Despite its apparent good timing, though, the Loebner Prize is frowned on by many serious AI researchers. It jumps the gun, they say. It produces not intelligence, but merely the appearance of intelligence — amusing programs trading superficial conversational tricks.

Marvin Minsky, a leading figure in AI, wrote of his wish that “Mr. Loebner will indeed revoke his stupid prize, save himself some money, and spare us the horror of this obnoxious and unproductive annual publicity campaign.”

Dissenters also contend that the competing chatterbot programs are not the product of serious research departments, but of individuals with a strong streak of Turing’s maverick disposition.

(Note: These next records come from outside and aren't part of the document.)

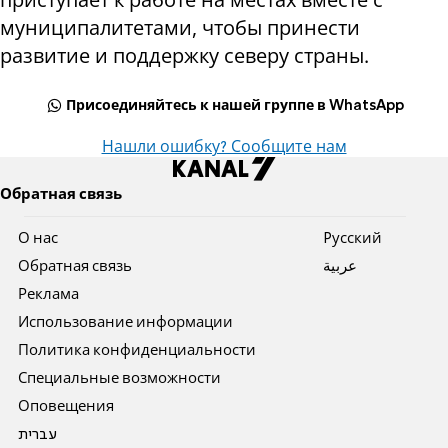
муниципалитетами, чтобы принести
развитие и поддержку северу страны.
Присоединяйтесь к нашей группе в WhatsApp
Нашли ошибку? Сообщите нам
Обратная связь
О нас
Pусский
Обратная связь
عربية
Реклама
Использование информации
Политика конфиденциальности
Специальные возможности
Оповещения
עברית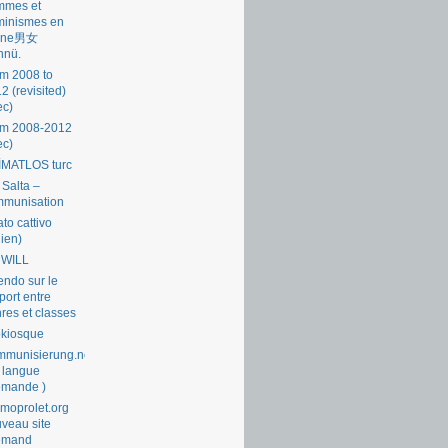
mmes et
minismes en
ine男女
nnü.
m 2008 to
2 (revisited)
ec)
om 2008-2012
ec)
İMATLOS turc
 Salta –
mmunisation
ato cattivo
lien)
 WILL
endo sur le
port entre
res et classes
okiosque
munisierung.net
 langue
emande )
moprolet.org
veau site
lemand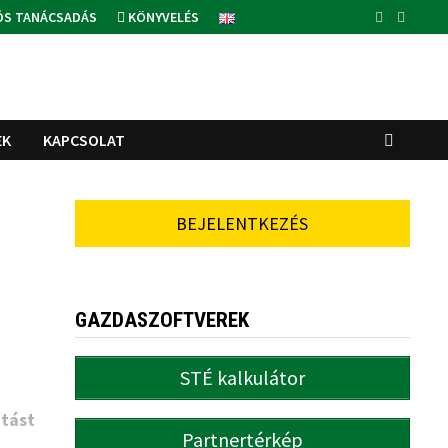
ÓS TANÁCSADÁS
KÖNYVELÉS
EK
KAPCSOLAT
BEJELENTKEZÉS
GAZDASZOFTVEREK
STÉ kalkulátor
tást
Partnertérkép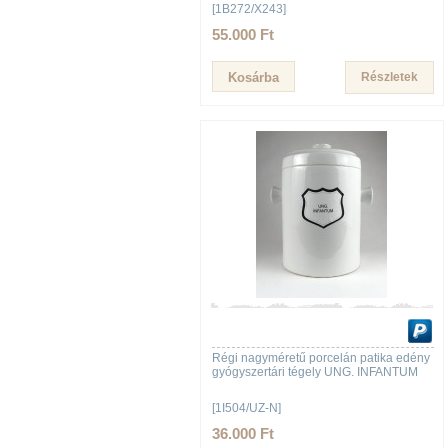
[1B272/X243]
55.000 Ft
Részletek
Régi nagyméretű porcelán patika edény
gyógyszertári tégely UNG. INFANTUM
[1I504/UZ-N]
36.000 Ft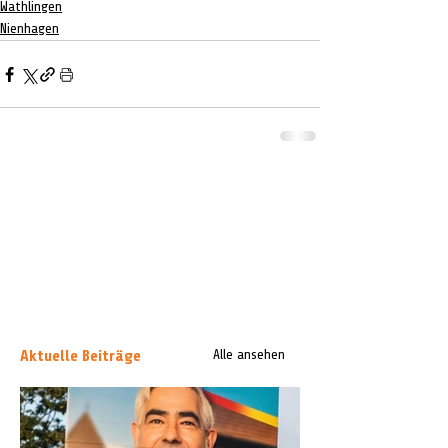
Wathlingen
Nienhagen
Aktuelle Beiträge
Alle ansehen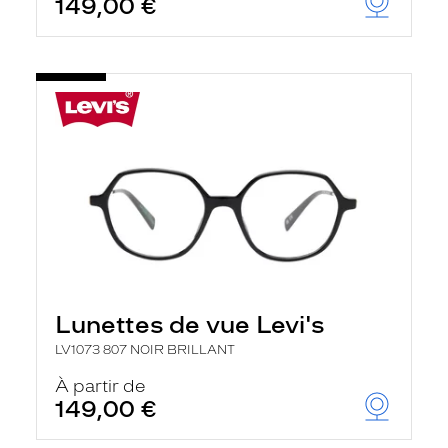
149,00 €
Lunettes de vue Levi's
LV1073 807 NOIR BRILLANT
À partir de
149,00 €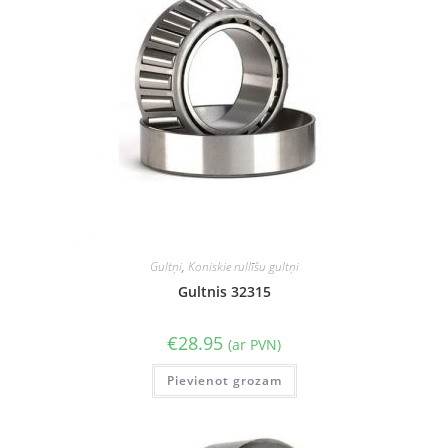
Gultņi
,
Koniskie rullīšu gultņi
Gultnis 32315
€
28.95
(ar PVN)
Pievienot grozam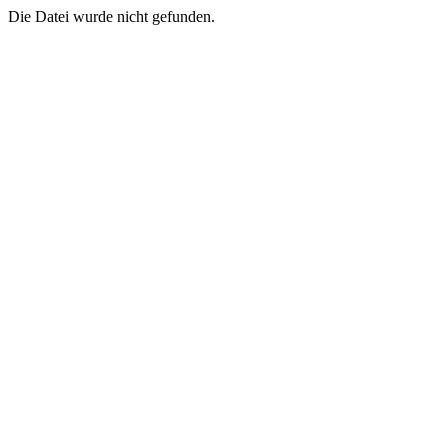
Die Datei wurde nicht gefunden.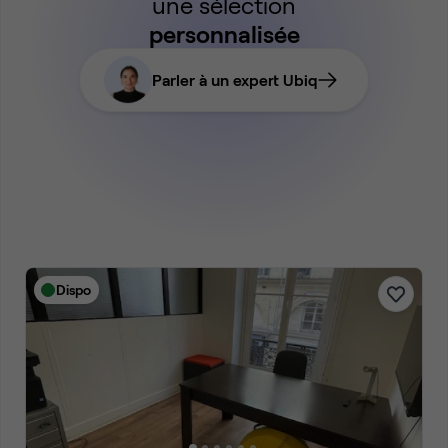
une sélection
personnalisée
Parler à un expert Ubiq
Dispo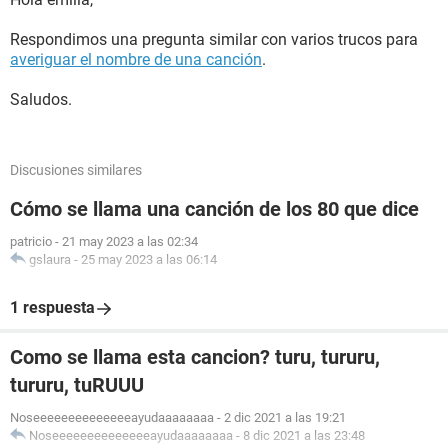
Respondimos una pregunta similar con varios trucos para
averiguar el nombre de una canción
.
Saludos.
Discusiones similares
Cómo se llama una canción de los 80 que dice
patricio
-
21 may 2023 a las 02:34
gslaura
-
25 may 2023 a las 06:14
1 respuesta
Como se llama esta cancion? turu, tururu,
tururu, tuRUUU
Noseeeeeeeeeeeeeeayudaaaaaaaa
-
2 dic 2021 a las 19:21
Noseeeeeeeeeeeeeeayudaaaaaaaa
-
8 dic 2021 a las 23:48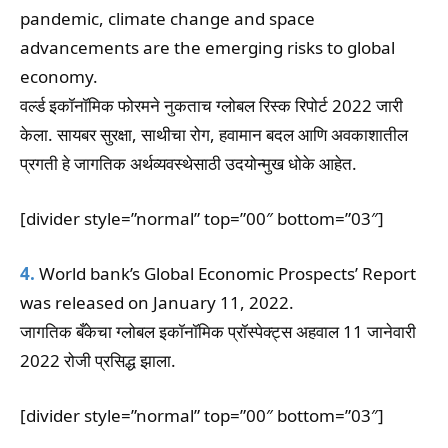
pandemic, climate change and space
advancements are the emerging risks to global
economy.
वर्ल्ड इकॉनॉमिक फोरमने नुकताच ग्लोबल रिस्क रिपोर्ट 2022 जारी
केला. सायबर सुरक्षा, साथीचा रोग, हवामान बदल आणि अवकाशातील
प्रगती हे जागतिक अर्थव्यवस्थेसाठी उदयोन्मुख धोके आहेत.
[divider style=”normal” top=”00″ bottom=”03″]
4.
World bank’s Global Economic Prospects’ Report
was released on January 11, 2022.
जागतिक बँकेचा ग्लोबल इकॉनॉमिक प्रॉस्पेक्ट्स अहवाल 11 जानेवारी
2022 रोजी प्रसिद्ध झाला.
[divider style=”normal” top=”00″ bottom=”03″]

However, it’s hard to dismiss the game show completely, because it keeps alive one of the original roots of this scientific research — and behind that, one of the deepest dreams of humanity: a hope for immortality by the cloning of mind.

Stranger than fiction?

Dream or nightmare? Science-fiction writers have readily seen that the combination of computational power and true intelligence would swiftly surpass us. Moviegoers’ current fascination with “The Matrix” shows how sensitive we are to the possibility of not being able to tell reality from an imitation world. Turing argued that a computer might only be “imitating” mind, but this is sufficient: Simulating intelligence is intelligence.

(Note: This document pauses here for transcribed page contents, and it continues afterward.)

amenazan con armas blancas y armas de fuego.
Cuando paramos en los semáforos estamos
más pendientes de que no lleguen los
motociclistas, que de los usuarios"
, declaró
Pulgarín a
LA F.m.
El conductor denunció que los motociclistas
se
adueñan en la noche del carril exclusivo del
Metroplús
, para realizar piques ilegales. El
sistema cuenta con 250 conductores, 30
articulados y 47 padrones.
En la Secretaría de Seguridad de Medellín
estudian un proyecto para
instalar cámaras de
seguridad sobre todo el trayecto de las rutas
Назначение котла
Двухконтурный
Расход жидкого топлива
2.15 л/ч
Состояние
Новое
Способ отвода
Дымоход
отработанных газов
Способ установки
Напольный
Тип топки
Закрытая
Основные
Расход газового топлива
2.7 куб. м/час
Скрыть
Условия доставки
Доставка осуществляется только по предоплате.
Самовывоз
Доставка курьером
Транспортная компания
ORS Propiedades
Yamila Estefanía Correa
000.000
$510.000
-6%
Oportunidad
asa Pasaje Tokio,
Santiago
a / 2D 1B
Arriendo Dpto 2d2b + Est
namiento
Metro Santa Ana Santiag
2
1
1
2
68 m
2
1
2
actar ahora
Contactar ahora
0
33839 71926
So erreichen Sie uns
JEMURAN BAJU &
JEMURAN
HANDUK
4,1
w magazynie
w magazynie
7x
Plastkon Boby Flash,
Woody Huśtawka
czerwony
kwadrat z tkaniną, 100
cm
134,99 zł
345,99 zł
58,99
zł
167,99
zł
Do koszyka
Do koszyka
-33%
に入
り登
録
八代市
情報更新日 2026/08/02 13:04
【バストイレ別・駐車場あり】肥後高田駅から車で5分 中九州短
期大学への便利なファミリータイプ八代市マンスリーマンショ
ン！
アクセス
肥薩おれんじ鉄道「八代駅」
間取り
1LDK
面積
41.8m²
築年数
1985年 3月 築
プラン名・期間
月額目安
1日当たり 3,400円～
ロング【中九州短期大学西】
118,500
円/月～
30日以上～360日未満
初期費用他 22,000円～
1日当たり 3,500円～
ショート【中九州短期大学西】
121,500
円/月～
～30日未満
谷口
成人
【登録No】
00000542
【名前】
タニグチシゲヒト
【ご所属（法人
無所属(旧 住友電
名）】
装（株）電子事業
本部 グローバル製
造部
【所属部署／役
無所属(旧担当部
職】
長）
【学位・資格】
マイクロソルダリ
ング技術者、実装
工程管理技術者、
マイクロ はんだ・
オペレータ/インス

This raises doubts in the minds of many: Why should deceit, as imitation surely is, be at the heart of a test of intelligence? A different view was advanced by the eminent Oxford mathematician Roger Penrose in his 1989 book, “The Emperor’s New Mind.” Penrose proposes that consciousness is an absolute reality that we know as well as we can know anything: not a game show, but a reality show. But at the same time Penrose, just as much as Turing, takes a materialist viewpoint, in which there is nothing to the mind that is not supported by the physical structure of the brain.

Where the two differ is in Penrose’s suggestion that the brain works in a way that can’t be replicated in a program, because it involves quantum physics. His idea is that there must be something in quantum theory, when it is fully understood, that cannot be imitated by the components of a computer, no matter how large or fast. And he believes that consciousness — and with it crucial questions of human intelligence, integrity and truth-telling — must be bound up with this as yet unknown physics.

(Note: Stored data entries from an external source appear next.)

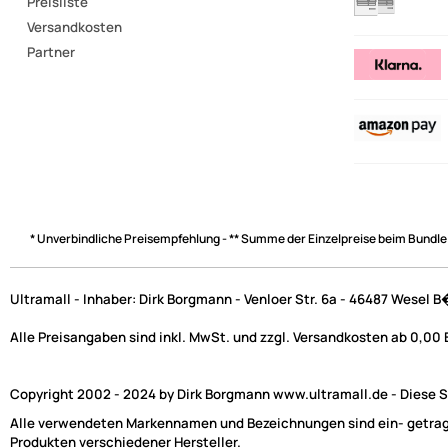
Preisliste
Versandkosten
Partner
* Unverbindliche Preisempfehlung - ** Summe der Einzelpreise beim Bundle
Ultramall - Inhaber: Dirk Borgmann - Venloer Str. 6a - 46487 Wesel 
Alle Preisangaben sind inkl. MwSt. und zzgl. Versandkosten ab 0,00
Copyright 2002 - 2024 by Dirk Borgmann www.ultramall.de - Diese Se
Alle verwendeten Markennamen und Bezeichnungen sind ein- getragen
Produkten verschiedener Hersteller.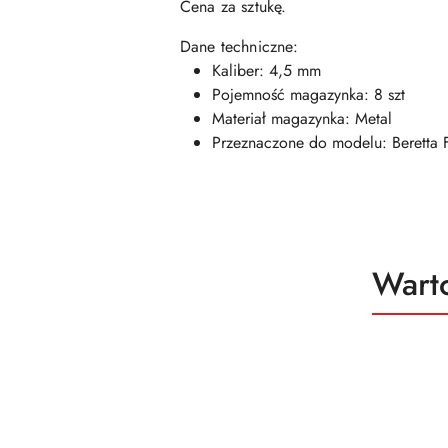
Cena za sztukę.
Dane techniczne:
Kaliber: 4,5 mm
Pojemność magazynka: 8 szt
Materiał magazynka: Metal
Przeznaczone do modelu: Beretta
Produ
Wart
Pomiń karuzelę produktów
o
status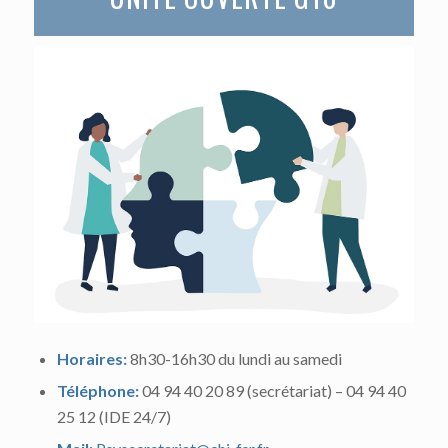
Horaires:
8h30-16h30 du lundi au samedi
Téléphone:
04 94 40 20 89 (secrétariat) – 04 94 40
25 12 (IDE 24/7)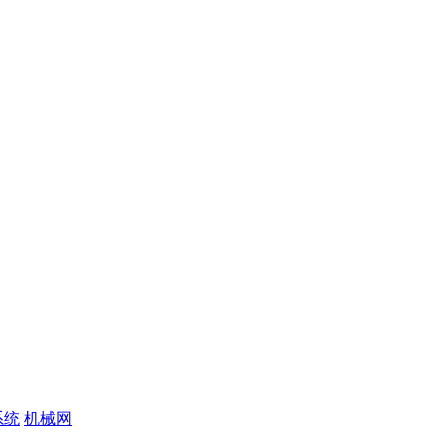
系统
机械网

Most scientists today would consider this an outlandish suggestion. But from a hint in a 1951 radio talk, it seems Turing himself was seriously concerned by the role of quantum-mechanical physics in the operation of the brain — something he had thought about in his teenage years.

Turing referred to the views of the mathematician and scientific popularizer Arthur Eddington on the mysterious role of the “Uncertainty Principle.” Curiously enough, Eddington had then compared quantum theory to Lewis Carroll’s Jabberwock: “Something unknown is doing we don’t know what.”

Fifty years after Turing’s dramatic life and death, there is still much unknown about the Jabberwock. Meanwhile, according to one report, if the Jabberwacky bot did not quite pass the Turing Test this time round, it certainly made the judges laugh.

In probing the nature of mind and matter, as (in its way) the Loebner Prize is doing, it may turn out that Nature still has a punch line we have not yet guessed.